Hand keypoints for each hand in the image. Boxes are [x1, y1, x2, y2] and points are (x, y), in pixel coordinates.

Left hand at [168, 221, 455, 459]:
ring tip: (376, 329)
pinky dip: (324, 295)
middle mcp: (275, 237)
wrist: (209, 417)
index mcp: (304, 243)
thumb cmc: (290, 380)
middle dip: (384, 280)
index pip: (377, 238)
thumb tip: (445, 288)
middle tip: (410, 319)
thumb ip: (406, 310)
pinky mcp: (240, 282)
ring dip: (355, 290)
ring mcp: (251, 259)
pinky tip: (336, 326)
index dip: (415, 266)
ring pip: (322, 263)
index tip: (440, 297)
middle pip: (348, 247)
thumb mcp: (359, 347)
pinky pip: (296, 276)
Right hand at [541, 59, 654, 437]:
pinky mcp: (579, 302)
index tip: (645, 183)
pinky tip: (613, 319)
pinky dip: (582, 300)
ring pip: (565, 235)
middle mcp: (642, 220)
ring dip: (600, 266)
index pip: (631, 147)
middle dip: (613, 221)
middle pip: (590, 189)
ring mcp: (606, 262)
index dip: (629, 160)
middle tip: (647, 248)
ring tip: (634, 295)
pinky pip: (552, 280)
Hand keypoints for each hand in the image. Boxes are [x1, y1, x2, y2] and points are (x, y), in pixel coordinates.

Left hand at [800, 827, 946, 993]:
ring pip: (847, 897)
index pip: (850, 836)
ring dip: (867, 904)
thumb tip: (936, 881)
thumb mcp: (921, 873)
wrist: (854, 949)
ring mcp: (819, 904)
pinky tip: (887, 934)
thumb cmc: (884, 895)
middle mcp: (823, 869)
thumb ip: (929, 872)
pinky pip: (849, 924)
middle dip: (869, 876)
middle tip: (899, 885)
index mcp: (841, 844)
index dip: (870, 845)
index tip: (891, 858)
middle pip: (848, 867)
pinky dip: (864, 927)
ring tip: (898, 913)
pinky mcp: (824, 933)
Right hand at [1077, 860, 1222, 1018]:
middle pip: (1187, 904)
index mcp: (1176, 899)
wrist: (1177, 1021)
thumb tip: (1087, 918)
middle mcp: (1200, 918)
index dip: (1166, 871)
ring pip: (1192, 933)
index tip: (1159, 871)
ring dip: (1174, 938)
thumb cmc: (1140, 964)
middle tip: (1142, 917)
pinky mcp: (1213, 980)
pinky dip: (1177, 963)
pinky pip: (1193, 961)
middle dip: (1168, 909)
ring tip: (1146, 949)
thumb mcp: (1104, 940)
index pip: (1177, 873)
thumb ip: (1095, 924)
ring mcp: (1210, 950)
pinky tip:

* Task
Taking the entries above, write out exactly each line from the one holding "pinky mcp: (240, 282)" to the one holding "index tip: (645, 183)", both included, and stop there.

* Solution for this problem
pinky mcp: (240, 282)
ring dip: (355, 290)
ring mcp: (251, 259)
pinky tip: (336, 326)
index dip: (415, 266)
ring pip: (322, 263)
index tip: (440, 297)
middle pip: (348, 247)
thumb mcp: (359, 347)
pinky pip: (296, 276)
Right hand at [541, 59, 654, 437]:
pinky mcp: (579, 302)
index tip: (645, 183)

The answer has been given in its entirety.